It wouldn’t be Calcutta Cup week without an Eddie Jones dig in the ribs, would it?
We have to have an English bete noire. In recent times Will Carling, Brian Moore, Rob Andrew and Matt Dawson have all happily filled the role (Jonny Wilkinson was never anything but modest, quiet, respectful and brilliant – thereby making it extremely hard to work him into a figure of cross-border antipathy).
These days Eddie fills the role with some relish, as he used to occasionally for Australia in times past, and which he did memorably for Japan in the Rugby World Cup of 2015.
We love him for it – the scribes, I mean. Prior to the match with Japan in Gloucester five years ago we were struggling for a line. Scotland put up then head coach Vern Cotter, who is a great talker about rugby and character if you get him on his own, but who freezes a bit when the camera lights start flashing.
Then they put up Ross Ford, a super lad but again not one of life’s more quotable figures, and WP Nel, for whom English is a second language.
Desperation stakes, then. Well, Eddie came in fresh off Japan’s historic win over South Africa, spoke for 20 minutes and we filled our boots. Outlandish claims, dubious hypotheses, and plenty of those little digs for us to feature in our otherwise empty columns. He was a pure delight.

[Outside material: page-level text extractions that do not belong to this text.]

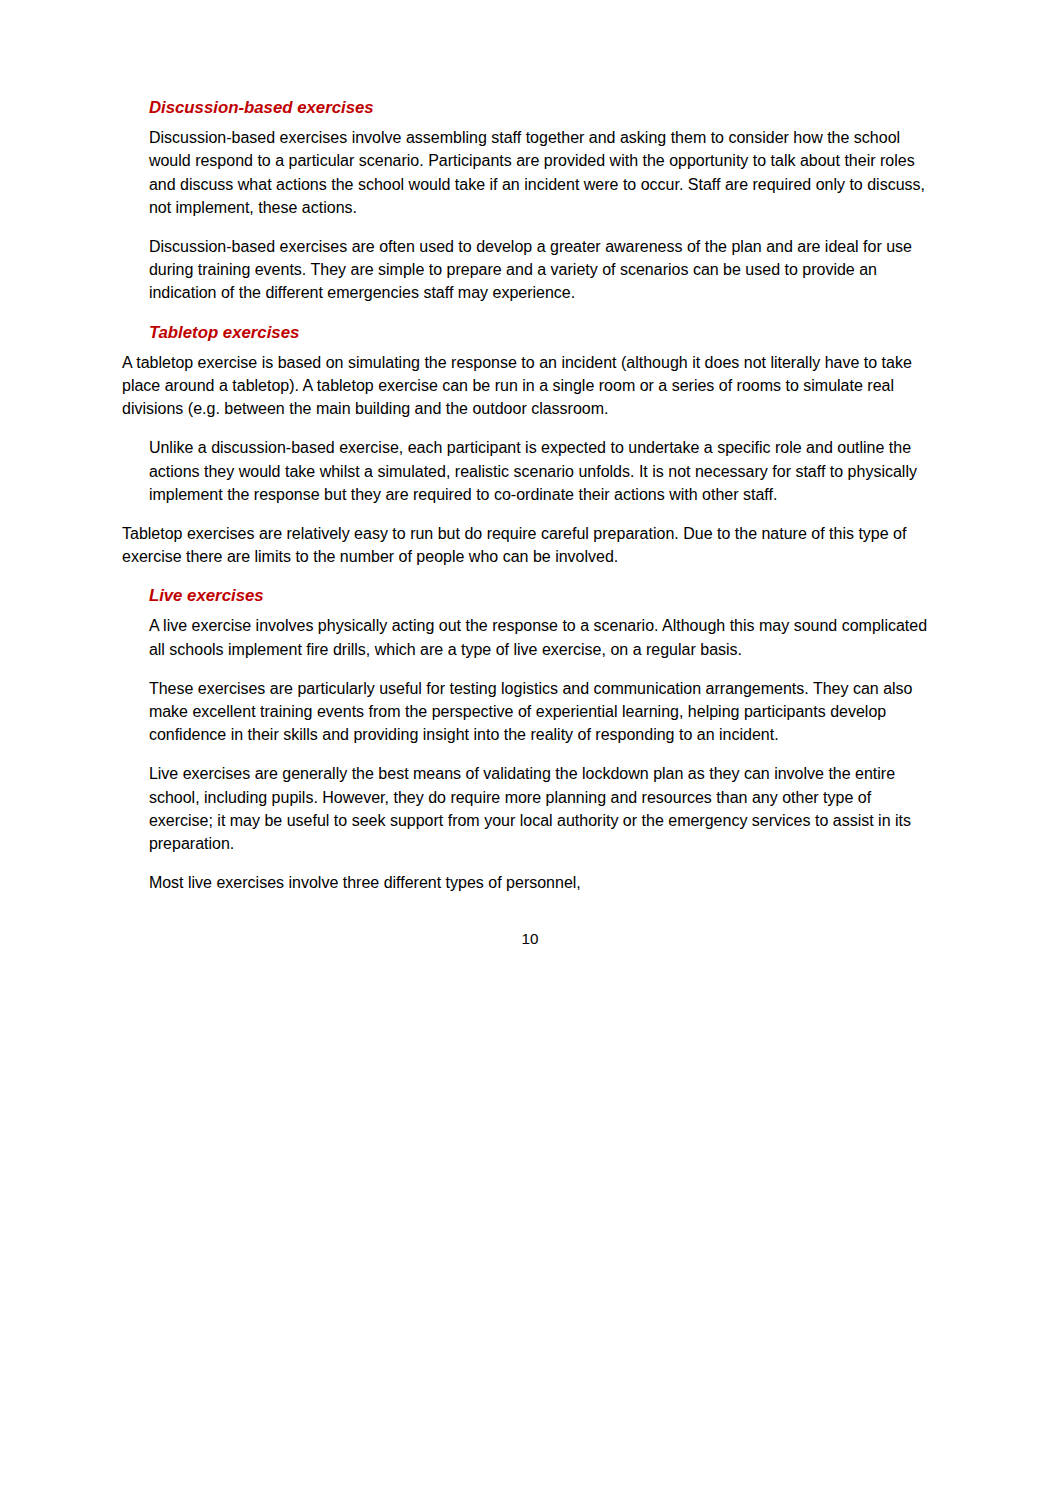Discussion‑based exercises
Discussion‑based exercises involve assembling staff together and asking them to consider how the school would respond to a particular scenario. Participants are provided with the opportunity to talk about their roles and discuss what actions the school would take if an incident were to occur. Staff are required only to discuss, not implement, these actions.
Discussion‑based exercises are often used to develop a greater awareness of the plan and are ideal for use during training events. They are simple to prepare and a variety of scenarios can be used to provide an indication of the different emergencies staff may experience.
Tabletop exercises
A tabletop exercise is based on simulating the response to an incident (although it does not literally have to take place around a tabletop). A tabletop exercise can be run in a single room or a series of rooms to simulate real divisions (e.g. between the main building and the outdoor classroom.
Unlike a discussion‑based exercise, each participant is expected to undertake a specific role and outline the actions they would take whilst a simulated, realistic scenario unfolds. It is not necessary for staff to physically implement the response but they are required to co‑ordinate their actions with other staff.
Tabletop exercises are relatively easy to run but do require careful preparation. Due to the nature of this type of exercise there are limits to the number of people who can be involved.
Live exercises
A live exercise involves physically acting out the response to a scenario. Although this may sound complicated all schools implement fire drills, which are a type of live exercise, on a regular basis.
These exercises are particularly useful for testing logistics and communication arrangements. They can also make excellent training events from the perspective of experiential learning, helping participants develop confidence in their skills and providing insight into the reality of responding to an incident.
Live exercises are generally the best means of validating the lockdown plan as they can involve the entire school, including pupils. However, they do require more planning and resources than any other type of exercise; it may be useful to seek support from your local authority or the emergency services to assist in its preparation.
Most live exercises involve three different types of personnel,
10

Psychological sparring, they call it. That’s complete mince, obviously.
There’s not a single player who pays attention to what is said and takes it seriously. Eddie being Eddie, they shrug and roll their eyes.

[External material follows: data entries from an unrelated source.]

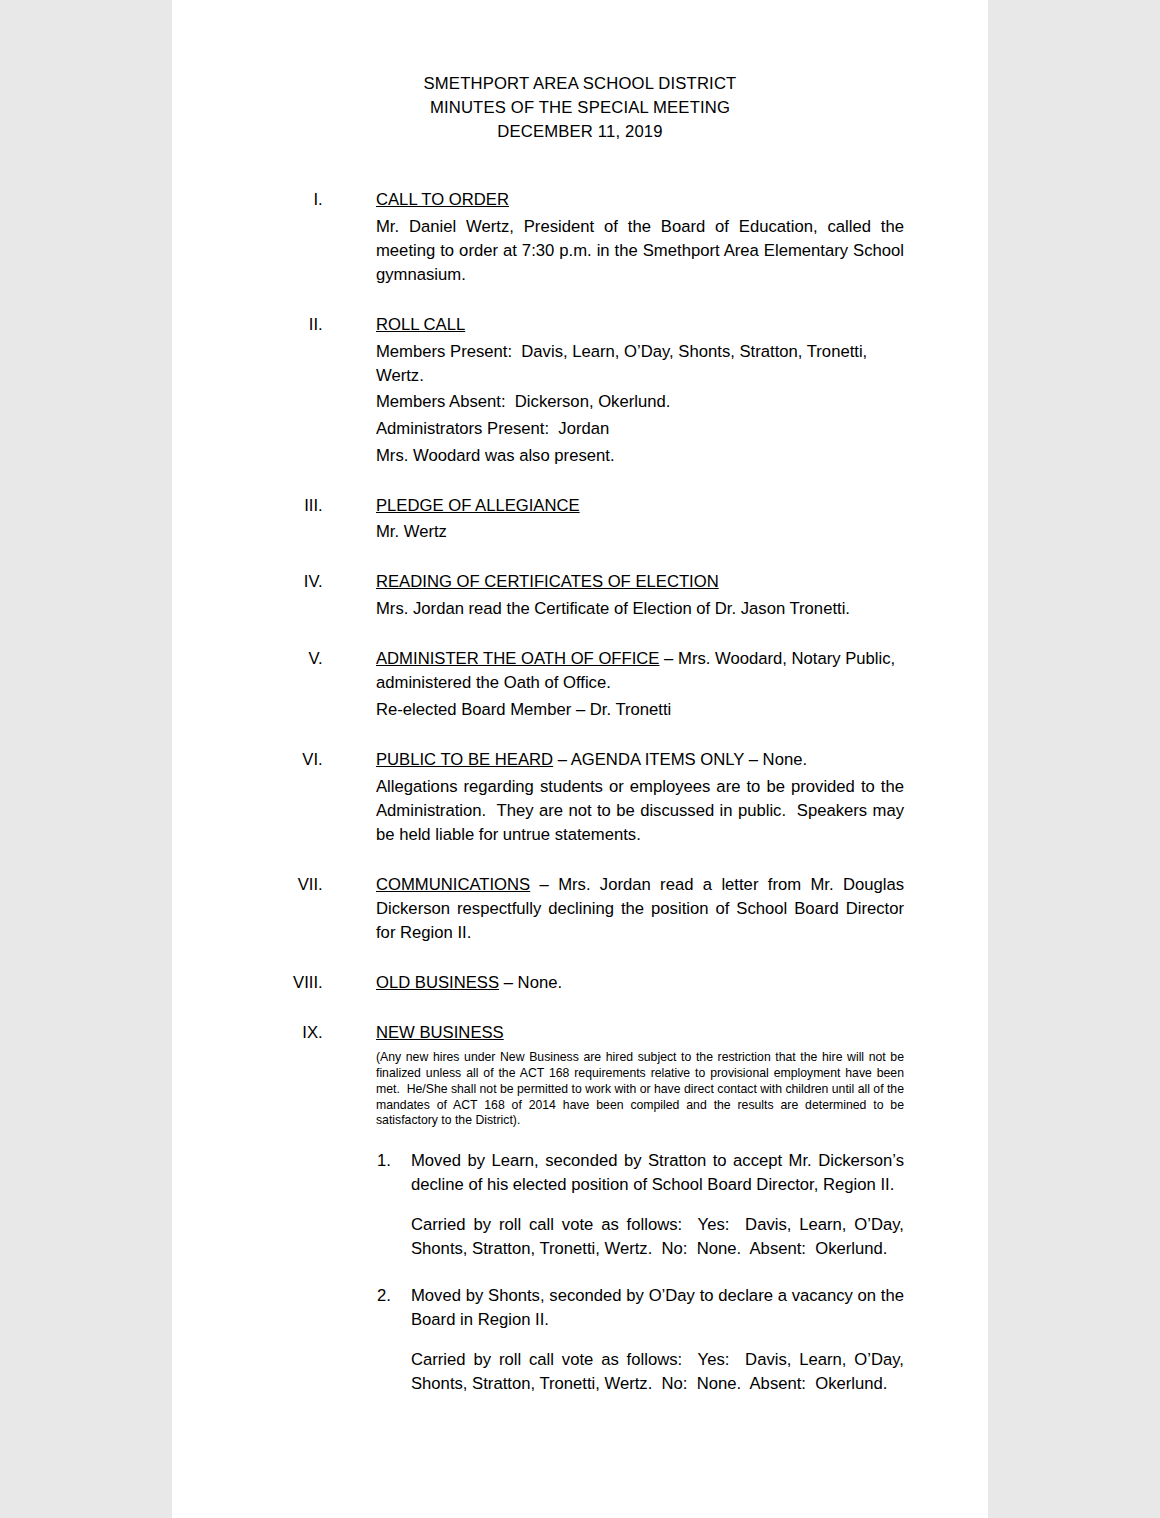SMETHPORT AREA SCHOOL DISTRICT
MINUTES OF THE SPECIAL MEETING
DECEMBER 11, 2019
I.
CALL TO ORDER
Mr. Daniel Wertz, President of the Board of Education, called the meeting to order at 7:30 p.m. in the Smethport Area Elementary School gymnasium.
II.
ROLL CALL
Members Present: Davis, Learn, O’Day, Shonts, Stratton, Tronetti, Wertz.
Members Absent: Dickerson, Okerlund.
Administrators Present: Jordan
Mrs. Woodard was also present.
III.
PLEDGE OF ALLEGIANCE
Mr. Wertz
IV.
READING OF CERTIFICATES OF ELECTION
Mrs. Jordan read the Certificate of Election of Dr. Jason Tronetti.
V.
ADMINISTER THE OATH OF OFFICE – Mrs. Woodard, Notary Public, administered the Oath of Office.
Re-elected Board Member – Dr. Tronetti
VI.
PUBLIC TO BE HEARD – AGENDA ITEMS ONLY – None.
Allegations regarding students or employees are to be provided to the Administration. They are not to be discussed in public. Speakers may be held liable for untrue statements.
VII.
COMMUNICATIONS – Mrs. Jordan read a letter from Mr. Douglas Dickerson respectfully declining the position of School Board Director for Region II.
VIII.
OLD BUSINESS – None.
IX.
NEW BUSINESS
(Any new hires under New Business are hired subject to the restriction that the hire will not be finalized unless all of the ACT 168 requirements relative to provisional employment have been met. He/She shall not be permitted to work with or have direct contact with children until all of the mandates of ACT 168 of 2014 have been compiled and the results are determined to be satisfactory to the District).
1.
Moved by Learn, seconded by Stratton to accept Mr. Dickerson’s decline of his elected position of School Board Director, Region II.
Carried by roll call vote as follows: Yes: Davis, Learn, O’Day, Shonts, Stratton, Tronetti, Wertz. No: None. Absent: Okerlund.
2.
Moved by Shonts, seconded by O’Day to declare a vacancy on the Board in Region II.
Carried by roll call vote as follows: Yes: Davis, Learn, O’Day, Shonts, Stratton, Tronetti, Wertz. No: None. Absent: Okerlund.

You know it is all rubbish because after every game, whether he’s been proved right or wrong, Eddie is by some margin the most gracious and complimentary of modern rugby coaches. After a game Eddie is rugby’s Jurgen Klopp – it was Warren Gatland, even if he won, who was the snide, even bitter Jose Mourinho.
Eddie hasn’t disappointed this week ahead of the Calcutta Cup, talking of Scotland as the most niggly of opponents, that they try to distract noble old England with “things to put us off our game”.
The first reaction to these words is supposed to be anger (among the fans – as I say, the players don’t give a fig). The second reaction is, how can a man coaching Owen Farrell and Maro Itoje possibly dare to talk about the opposition being niggly?
The third should be to realise that Eddie’s words are not meant for the opposition, or their fans. They’re meant for England’s players.
If there is one team that is lacking in psychological backbone in world rugby right now, then it’s England. They’re the team that were supposed under Jones to dominate European Rugby and win the World Cup. Instead, since Eddie’s first year Grand Slam, England been woefully inconsistent for a team with their (unmatchable) talent base.
They’ve still won some big games. There was that incredible run of 17 wins on the trot to begin Jones’ tenure, which had stretched to 24 from 25 before they were utterly derailed by Scotland at Murrayfield in 2018 – in the first half mostly.
Since then, England’s fragile psyche has been plain to see. They’ve followed what should be defining wins with performances when they’ve simply lost the plot – defeat in Cardiff followed Dublin last year, the World Cup Final against South Africa followed the triumph against New Zealand.
It even happened within a single match at Twickenham last March, 31-0 up after half an hour and then rather humiliatingly having wild celebrations at escaping with a 38-38 draw against Scotland.
After that game Eddie spoke frankly about the psychological issues his team had, and how he’d solve them before the World Cup. Well, he clearly didn’t, witness the last two games in Japan and Saturday’s Six Nations opener against France.
That game was uncannily similar to Murrayfield 2018, not just in the way it played out on the scoreboard. Eddie is occasionally guilty of over-smart selections (so is Gregor Townsend) and his back row on Sunday was as unbalanced as the monster trio which was given the runaround by John Barclay and Hamish Watson in 2018.
England come north without Vunipolas, without Manu Tuilagi, a recognised No 8 or a half decent scrum-half it seems. They still have vast resources, but their perennial issue – moulding into a consistent, effective 15-man unit – seems beyond even Eddie’s considerable rugby brain.
At least his hair’s still great
Perhaps my affection for Eddie Jones stems from the obvious contempt in which he held Matt Williams, the hapless and mercifully brief Scotland coach of the early 2000s.
Williams has hardly had a gig since he was fired by Scotland, but he sprung up as one of the studio analysts on Irish TV for the game in Dublin last week.
He seems to get plenty airtime and scope to write in the Irish media, even though he hasn’t had any involvement in elite rugby for 15 years.
The Scots who remember him remain mystified by this. Still, I can report his hair is as luxuriantly silver as ever.